++++ Records for this exercise ++++

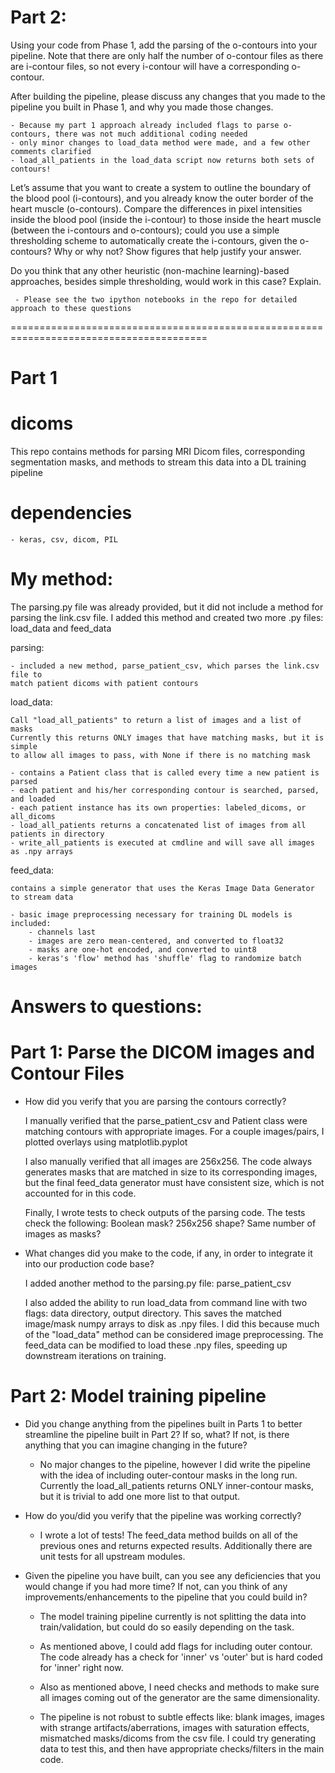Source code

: # Part 2:

Using your code from Phase 1, add the parsing of the o-contours into your pipeline. Note that there are only half the number of o-contour files as there are i-contour files, so not every i-contour will have a corresponding o-contour.

After building the pipeline, please discuss any changes that you made to the pipeline you built in Phase 1, and why you made those changes.

	- Because my part 1 approach already included flags to parse o-contours, there was not much additional coding needed
	- only minor changes to load_data method were made, and a few other comments clarified
	- load_all_patients in the load_data script now returns both sets of contours!
	
	
Let’s assume that you want to create a system to outline the boundary of the blood pool (i-contours), and you already know the outer border of the heart muscle (o-contours). Compare the differences in pixel intensities inside the blood pool (inside the i-contour) to those inside the heart muscle (between the i-contours and o-contours); could you use a simple thresholding scheme to automatically create the i-contours, given the o-contours? Why or why not? Show figures that help justify your answer.

Do you think that any other heuristic (non-machine learning)-based approaches, besides simple thresholding, would work in this case? Explain.

	 - Please see the two ipython notebooks in the repo for detailed approach to these questions


========================================================================================

# Part 1


# dicoms

This repo contains methods for parsing MRI Dicom files, corresponding segmentation masks, and methods to stream this data into a DL training pipeline

# dependencies

	- keras, csv, dicom, PIL


# My method:

The parsing.py file was already provided, but it did not include a method for parsing the link.csv file.  I added this method and created two more .py files: load_data and feed_data

parsing:

	- included a new method, parse_patient_csv, which parses the link.csv file to 
	match patient dicoms with patient contours 

load_data:

	Call "load_all_patients" to return a list of images and a list of masks
    Currently this returns ONLY images that have matching masks, but it is simple
    to allow all images to pass, with None if there is no matching mask
        
	- contains a Patient class that is called every time a new patient is parsed
	- each patient and his/her corresponding contour is searched, parsed, and loaded
	- each patient instance has its own properties: labeled_dicoms, or all_dicoms
	- load_all_patients returns a concatenated list of images from all
	patients in directory
	- write_all_patients is executed at cmdline and will save all images as .npy arrays

feed_data:

	contains a simple generator that uses the Keras Image Data Generator to stream data
    
	- basic image preprocessing necessary for training DL models is included:
		- channels last
		- images are zero mean-centered, and converted to float32
		- masks are one-hot encoded, and converted to uint8
		- keras's 'flow' method has 'shuffle' flag to randomize batch images


# Answers to questions:
# Part 1: Parse the DICOM images and Contour Files


- How did you verify that you are parsing the contours correctly?
      
    I manually verified that the parse_patient_csv and Patient class were matching contours with appropriate images.  For a couple images/pairs, I plotted overlays using matplotlib.pyplot
    
    I also manually verified that all images are 256x256.  The code always generates masks that are matched in size to its corresponding images, but the final feed_data generator must have consistent size, which is not accounted for in this code.
    
    Finally, I wrote tests to check outputs of the parsing code.  The tests check the following: Boolean mask? 256x256 shape? Same number of images as masks?
      

- What changes did you make to the code, if any, in order to integrate it into our production code base? 

	I added another method to the parsing.py file: parse_patient_csv
    
    I also added the ability to run load_data from command line with two flags: data directory, output directory.  This saves the matched image/mask numpy arrays to disk as .npy files.  I did this because much of the "load_data" method can be considered image preprocessing.  The feed_data can be modified to load these .npy files, speeding up downstream iterations on training.
	
	

# Part 2: Model training pipeline

- Did you change anything from the pipelines built in Parts 1 to better streamline the pipeline built in Part 2? If so, what? If not, is there anything that you can imagine changing in the future?

	- No major changes to the pipeline, however I did write the pipeline with the idea of including outer-contour masks in the long run.  Currently the load_all_patients returns ONLY inner-contour masks, but it is trivial to add one more list to that output.

- How do you/did you verify that the pipeline was working correctly?

	- I wrote a lot of tests!  The feed_data method builds on all of the previous ones and returns expected results.  Additionally there are unit tests for all upstream modules.

- Given the pipeline you have built, can you see any deficiencies that you would change if you had more time? If not, can you think of any improvements/enhancements to the pipeline that you could build in?

	- The model training pipeline currently is not splitting the data into train/validation, but could do so easily depending on the task.
    
	- As mentioned above, I could add flags for including outer contour.  The code already has a check for 'inner' vs 'outer' but is hard coded for 'inner' right now.
    
    - Also as mentioned above, I need checks and methods to make sure all images coming out of the generator are the same dimensionality.

	- The pipeline is not robust to subtle effects like: blank images, images with strange artifacts/aberrations, images with saturation effects, mismatched masks/dicoms from the csv file.  I could try generating data to test this, and then have appropriate checks/filters in the main code.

++++

All of the records above must be copied exactly, except for the pictures.

Solution to this task
Source code

: # Part 2:

Using your code from Phase 1, add the parsing of the o-contours into your pipeline. Note that there are only half the number of o-contour files as there are i-contour files, so not every i-contour will have a corresponding o-contour.

After building the pipeline, please discuss any changes that you made to the pipeline you built in Phase 1, and why you made those changes.

	- Because my part 1 approach already included flags to parse o-contours, there was not much additional coding needed
	- only minor changes to load_data method were made, and a few other comments clarified
	- load_all_patients in the load_data script now returns both sets of contours!
	
	
Let’s assume that you want to create a system to outline the boundary of the blood pool (i-contours), and you already know the outer border of the heart muscle (o-contours). Compare the differences in pixel intensities inside the blood pool (inside the i-contour) to those inside the heart muscle (between the i-contours and o-contours); could you use a simple thresholding scheme to automatically create the i-contours, given the o-contours? Why or why not? Show figures that help justify your answer.

Do you think that any other heuristic (non-machine learning)-based approaches, besides simple thresholding, would work in this case? Explain.

	 - Please see the two ipython notebooks in the repo for detailed approach to these questions


========================================================================================

# Part 1


# dicoms

This repo contains methods for parsing MRI Dicom files, corresponding segmentation masks, and methods to stream this data into a DL training pipeline

# dependencies

	- keras, csv, dicom, PIL


# My method:

The parsing.py file was already provided, but it did not include a method for parsing the link.csv file.  I added this method and created two more .py files: load_data and feed_data

parsing:

	- included a new method, parse_patient_csv, which parses the link.csv file to 
	match patient dicoms with patient contours 

load_data:

	Call "load_all_patients" to return a list of images and a list of masks
    Currently this returns ONLY images that have matching masks, but it is simple
    to allow all images to pass, with None if there is no matching mask
        
	- contains a Patient class that is called every time a new patient is parsed
	- each patient and his/her corresponding contour is searched, parsed, and loaded
	- each patient instance has its own properties: labeled_dicoms, or all_dicoms
	- load_all_patients returns a concatenated list of images from all
	patients in directory
	- write_all_patients is executed at cmdline and will save all images as .npy arrays

feed_data:

	contains a simple generator that uses the Keras Image Data Generator to stream data
    
	- basic image preprocessing necessary for training DL models is included:
		- channels last
		- images are zero mean-centered, and converted to float32
		- masks are one-hot encoded, and converted to uint8
		- keras's 'flow' method has 'shuffle' flag to randomize batch images


# Answers to questions:
# Part 1: Parse the DICOM images and Contour Files


- How did you verify that you are parsing the contours correctly?
      
    I manually verified that the parse_patient_csv and Patient class were matching contours with appropriate images.  For a couple images/pairs, I plotted overlays using matplotlib.pyplot
    
    I also manually verified that all images are 256x256.  The code always generates masks that are matched in size to its corresponding images, but the final feed_data generator must have consistent size, which is not accounted for in this code.
    
    Finally, I wrote tests to check outputs of the parsing code.  The tests check the following: Boolean mask? 256x256 shape? Same number of images as masks?
      

- What changes did you make to the code, if any, in order to integrate it into our production code base? 

	I added another method to the parsing.py file: parse_patient_csv
    
    I also added the ability to run load_data from command line with two flags: data directory, output directory.  This saves the matched image/mask numpy arrays to disk as .npy files.  I did this because much of the "load_data" method can be considered image preprocessing.  The feed_data can be modified to load these .npy files, speeding up downstream iterations on training.
	
	

# Part 2: Model training pipeline

- Did you change anything from the pipelines built in Parts 1 to better streamline the pipeline built in Part 2? If so, what? If not, is there anything that you can imagine changing in the future?

	- No major changes to the pipeline, however I did write the pipeline with the idea of including outer-contour masks in the long run.  Currently the load_all_patients returns ONLY inner-contour masks, but it is trivial to add one more list to that output.

- How do you/did you verify that the pipeline was working correctly?

	- I wrote a lot of tests!  The feed_data method builds on all of the previous ones and returns expected results.  Additionally there are unit tests for all upstream modules.

- Given the pipeline you have built, can you see any deficiencies that you would change if you had more time? If not, can you think of any improvements/enhancements to the pipeline that you could build in?

	- The model training pipeline currently is not splitting the data into train/validation, but could do so easily depending on the task.
    
	- As mentioned above, I could add flags for including outer contour.  The code already has a check for 'inner' vs 'outer' but is hard coded for 'inner' right now.
    
    - Also as mentioned above, I need checks and methods to make sure all images coming out of the generator are the same dimensionality.

	- The pipeline is not robust to subtle effects like: blank images, images with strange artifacts/aberrations, images with saturation effects, mismatched masks/dicoms from the csv file.  I could try generating data to test this, and then have appropriate checks/filters in the main code.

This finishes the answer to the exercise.